M. [J] se prévaut en effet d'un exemplaire de contrat de travail à durée déterminée à temps partiel signé le 7 septembre 2020 par les parties (sa pièce n°1), dont il explique qu'il a été préalablement rédigé le 3 septembre 2020 en deux exemplaires par son expert-comptable (sa pièce n° 10 et sa pièce n° 19).
M. [J] soutient que Mme [P] a établi un faux document, d'où une plainte déposée par lui-même le 28 février 2022 pour faux et usage à l'encontre de Mme [P] (sa pièce n° 13).
M. [V] conteste également l'authenticité de copies d'écran produites par Mme [P] afin de démontrer qu'il a été mis fin à son embauche unilatéralement par l'employeur le 25 octobre 2021.
Aussi Mme [P] ne fait que rappeler les règles légales, en mentionnant notamment dans ses écritures outre que, comme évoqué ci-avant, la formation de référé est compétente dès lors que le rappel de salaire est incontestablement dû, que cette formation doit avant d'accorder une provision au demandeur vérifier si la créance qui est invoquée est, ou non, sérieusement contestable.

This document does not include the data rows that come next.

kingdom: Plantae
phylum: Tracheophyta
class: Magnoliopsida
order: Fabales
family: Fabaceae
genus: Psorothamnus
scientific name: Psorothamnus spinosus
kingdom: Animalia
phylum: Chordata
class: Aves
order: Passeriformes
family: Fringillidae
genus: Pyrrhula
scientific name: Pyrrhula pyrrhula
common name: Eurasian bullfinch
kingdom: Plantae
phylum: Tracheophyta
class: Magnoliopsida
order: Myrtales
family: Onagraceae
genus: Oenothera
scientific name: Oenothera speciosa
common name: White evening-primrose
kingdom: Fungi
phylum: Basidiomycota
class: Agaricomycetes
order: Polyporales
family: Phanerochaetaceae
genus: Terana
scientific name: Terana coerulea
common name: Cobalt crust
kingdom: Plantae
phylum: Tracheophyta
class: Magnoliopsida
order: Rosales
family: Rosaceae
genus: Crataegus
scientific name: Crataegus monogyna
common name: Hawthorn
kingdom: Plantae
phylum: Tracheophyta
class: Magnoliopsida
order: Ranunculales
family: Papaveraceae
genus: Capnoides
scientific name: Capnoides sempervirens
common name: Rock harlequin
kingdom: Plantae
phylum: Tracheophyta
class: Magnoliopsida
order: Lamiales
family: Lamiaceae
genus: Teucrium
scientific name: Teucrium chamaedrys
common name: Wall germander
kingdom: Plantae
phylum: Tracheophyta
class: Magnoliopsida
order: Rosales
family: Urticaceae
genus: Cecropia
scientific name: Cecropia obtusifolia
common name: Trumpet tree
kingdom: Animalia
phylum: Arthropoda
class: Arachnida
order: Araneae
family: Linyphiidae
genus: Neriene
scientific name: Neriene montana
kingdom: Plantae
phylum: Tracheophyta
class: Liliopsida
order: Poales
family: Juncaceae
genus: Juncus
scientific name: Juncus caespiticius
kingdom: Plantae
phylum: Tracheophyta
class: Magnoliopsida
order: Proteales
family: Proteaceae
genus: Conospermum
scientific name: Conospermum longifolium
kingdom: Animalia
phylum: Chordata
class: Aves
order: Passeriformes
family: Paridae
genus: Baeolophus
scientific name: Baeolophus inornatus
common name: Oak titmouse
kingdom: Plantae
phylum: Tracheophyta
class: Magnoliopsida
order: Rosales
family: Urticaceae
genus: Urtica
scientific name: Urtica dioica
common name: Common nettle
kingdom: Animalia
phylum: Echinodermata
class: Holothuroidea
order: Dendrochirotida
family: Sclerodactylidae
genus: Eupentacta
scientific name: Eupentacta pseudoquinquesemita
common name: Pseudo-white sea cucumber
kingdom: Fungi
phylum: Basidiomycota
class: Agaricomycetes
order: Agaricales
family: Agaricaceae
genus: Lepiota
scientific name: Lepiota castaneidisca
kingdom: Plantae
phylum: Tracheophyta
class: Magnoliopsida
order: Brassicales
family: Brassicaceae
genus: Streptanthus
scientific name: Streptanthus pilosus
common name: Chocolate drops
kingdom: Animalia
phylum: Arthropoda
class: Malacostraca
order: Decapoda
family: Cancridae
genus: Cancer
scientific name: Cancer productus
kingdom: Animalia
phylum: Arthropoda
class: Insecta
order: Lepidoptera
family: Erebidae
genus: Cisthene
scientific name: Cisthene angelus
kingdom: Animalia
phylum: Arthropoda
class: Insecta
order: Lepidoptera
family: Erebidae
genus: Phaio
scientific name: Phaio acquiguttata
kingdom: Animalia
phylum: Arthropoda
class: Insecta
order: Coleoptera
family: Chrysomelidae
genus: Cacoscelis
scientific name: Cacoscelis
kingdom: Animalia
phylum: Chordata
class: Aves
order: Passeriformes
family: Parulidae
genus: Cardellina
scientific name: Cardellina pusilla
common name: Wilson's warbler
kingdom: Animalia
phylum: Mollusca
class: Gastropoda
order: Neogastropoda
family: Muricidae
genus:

La cour rappelle que le juge des référés est celui de l'évidence, et si Mme [P] produit au soutien de ses prétentions un contrat de travail signé par les parties en date du 7 septembre 2020 (sa pièce n°1), l'authenticité de ce document est contestée par M. [J], qui produit quant à lui un document différent également signé par les parties. Cette contestation a été retenue par les premiers juges qui ont accordé à Mme [P] des montants en requalifiant les relations contractuelles dans le cadre de la procédure de référé en une embauche définitive à temps complet non pas comme la salariée le soutenait à compter du 7 septembre 2020 mais à compter du 1er août 2021.
Aussi c'est à compter du 7 septembre 2020 jusqu'au 24 octobre 2021 que Mme [P] revendique au soutien de ses prétentions des relations contractuelles à durée indéterminée à temps complet, et ce alors qu'il existe une contestation sérieuse non pas sur l'existence mais sur la nature de son embauche tout au long de la relation contractuelle que M. [J] prétend avoir été convenue à deux reprises à durée déterminée et à temps partiel dans le cadre d'un premier contrat conclu en septembre 2020 puis dans le cadre d'un second contrat précaire conclu en août 2021.
Ces contestations sérieuses impliquent la nécessité d'examiner les pièces produites de part et d'autre par chaque partie afin de pouvoir en déduire, après les avoir interprétées, la nature et les périodes des relations de travail convenues entre les parties.
Dès lors, les prétentions de Mme [P], tant au titre de paiements de provision qu'au titre de remise de documents, se heurtent à des contestations sérieuses, et il n'y avait pas lieu à référé au regard de ce que les conditions de l'article R. 1455-5 n'étaient pas remplies.
L'ordonnance déférée est infirmée.
Sur la demande de remboursement de M. [J]
Il n'y a pas lieu à condamner Mme [P] au remboursement des montants versés par M. [V] [J] au titre de l'exécution provisoire, l'infirmation de l'ordonnance ayant pour effet de remettre les parties dans l'état où elles se trouvaient avant son prononcé.
Sur l'application de l'article 700 du code de procédure civile et sur les dépens
Les dispositions de l'ordonnance déférée relatives à l'application de l'article 700 du code de procédure civile et relatives aux dépens sont infirmées.
Il n'est pas contraire à l'équité de laisser à la charge de chaque partie ses frais irrépétibles. Les demandes formées à ce titre sont rejetées.
Mme [P] est condamnée aux dépens de première instance et d'appel en application de l'article 696 du code de procédure civile.
PAR CES MOTIFS :
La cour, statuant par mise à disposition au greffe, contradictoirement :
Déclare les conclusions de M. [K] [H] du 25 septembre 2022 recevables ;
Infirme l'ordonnance déférée ;
Statuant à nouveau :
Dit n'y avoir lieu à référé ;
Dit n'y avoir lieu de faire application des dispositions de l'article 700 du code de procédure civile ;
Condamne Mme [Y] [P] aux dépens de première instance et d'appel.